Trump e a fé: guerra empresarial ou cultural na América?
O artigo examina a compreensão de Donald Trump sobre a fé, a sua ligação a Norman Vincent Peale e as implicações para o cenário político em 2025.

Trump e a fé: guerra empresarial ou cultural na América?
Donald Trump regressou à Casa Branca – desde Janeiro de 2025. Um salto para os holofotes políticos que não só surpreendeu muitos, mas também levanta questões sobre a sua relação com a fé. Trump se descreve como um “cristão não-denominacional”, mas é fortemente influenciado pelos ensinamentos do famoso pastor de Nova York, Norman Vincent Peale, como relata meine-kirchenzeitung.de.
O crescimento e a fé estão intimamente ligados na visão de mundo de Trump. A sua socialização religiosa numa família presbiteriana e as mensagens positivas de Peale, que uniram fé e sucesso, deixaram uma marca profunda em Trump. Peale, que encorajou as pessoas durante a Grande Depressão, reforçou a ideia de que uma vida segura e plena anda de mãos dadas com a fé religiosa. Seu livro best-seller “O poder do pensamento positivo” enfatiza essa mentalidade e inspirou Trump a concentrar fortemente suas campanhas políticas nela, como explica yalebooks.yale.edu.

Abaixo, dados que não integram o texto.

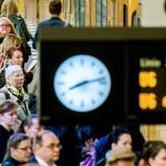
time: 8:12
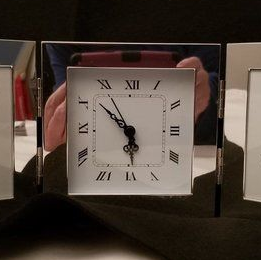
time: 5:51
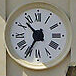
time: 10:34
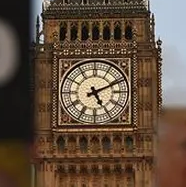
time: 5:11
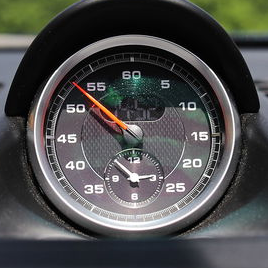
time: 5:52
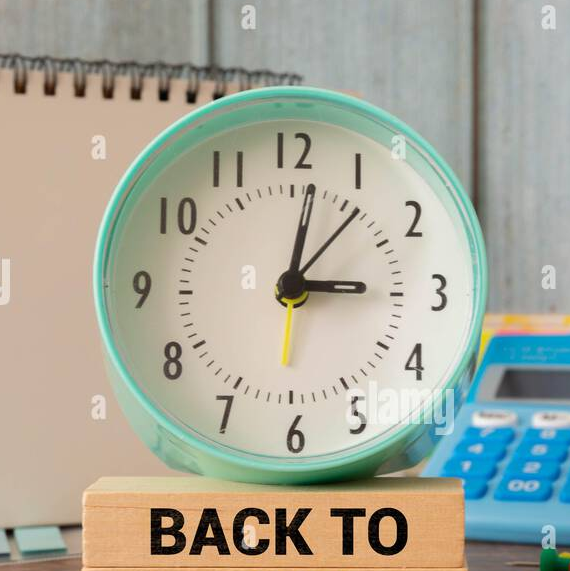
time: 3:01
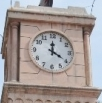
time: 4:00
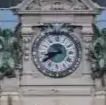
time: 8:39
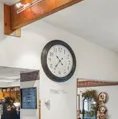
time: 10:36
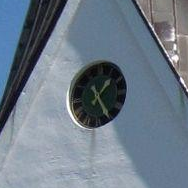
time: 1:24
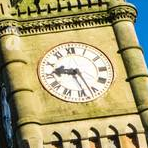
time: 9:27
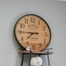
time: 7:45
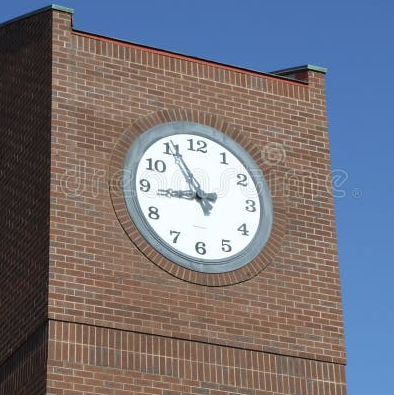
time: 8:55
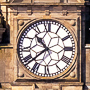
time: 10:38
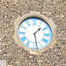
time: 1:28
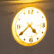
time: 4:39
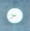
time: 9:39
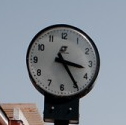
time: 3:24
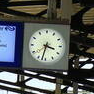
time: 3:32
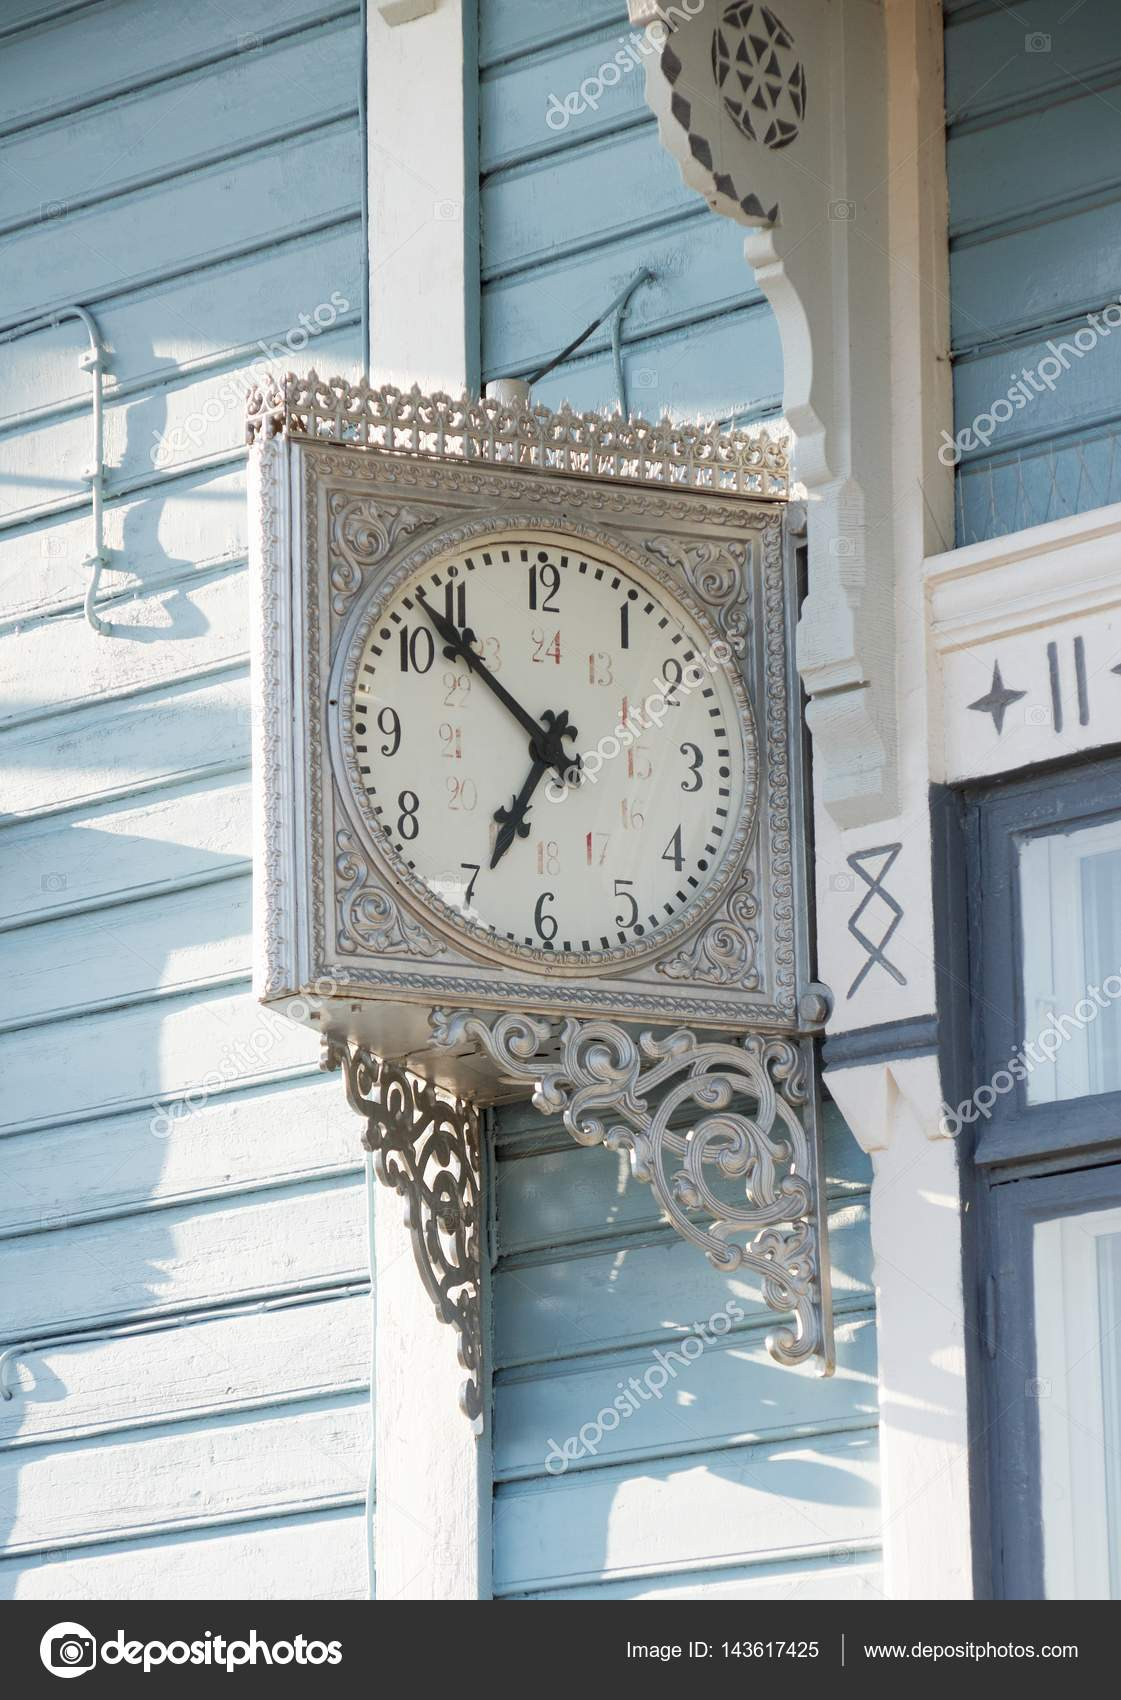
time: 6:52
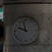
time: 9:57
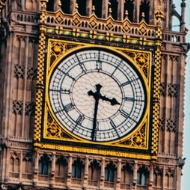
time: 3:30
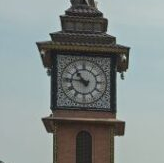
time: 10:46
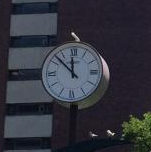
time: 11:52
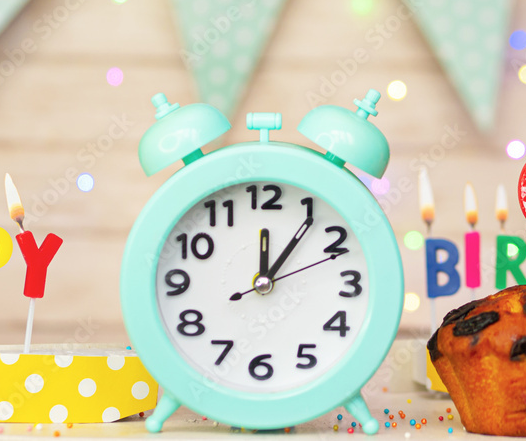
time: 12:06
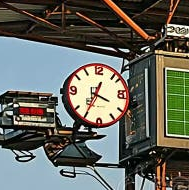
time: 3:34
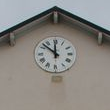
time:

Estilo de vida e agenda política
Se olharmos mais de perto para Trump, fica claro que ele não se mobiliza apenas com palavras. Apesar dos muitos escândalos na sua carreira política, ele cultivou uma base leal de eleitores devotos, apelados pela sua retórica sobre o aborto e pelas decisões do Supremo Tribunal. No entanto, os críticos acusam-no de usar a religião como plataforma para as suas ambições políticas, em vez de realmente vivê-la. Em particular, as suas políticas agressivas de imigração e muçulmanas foram alvo de fortes críticas por parte de muitos líderes religiosos.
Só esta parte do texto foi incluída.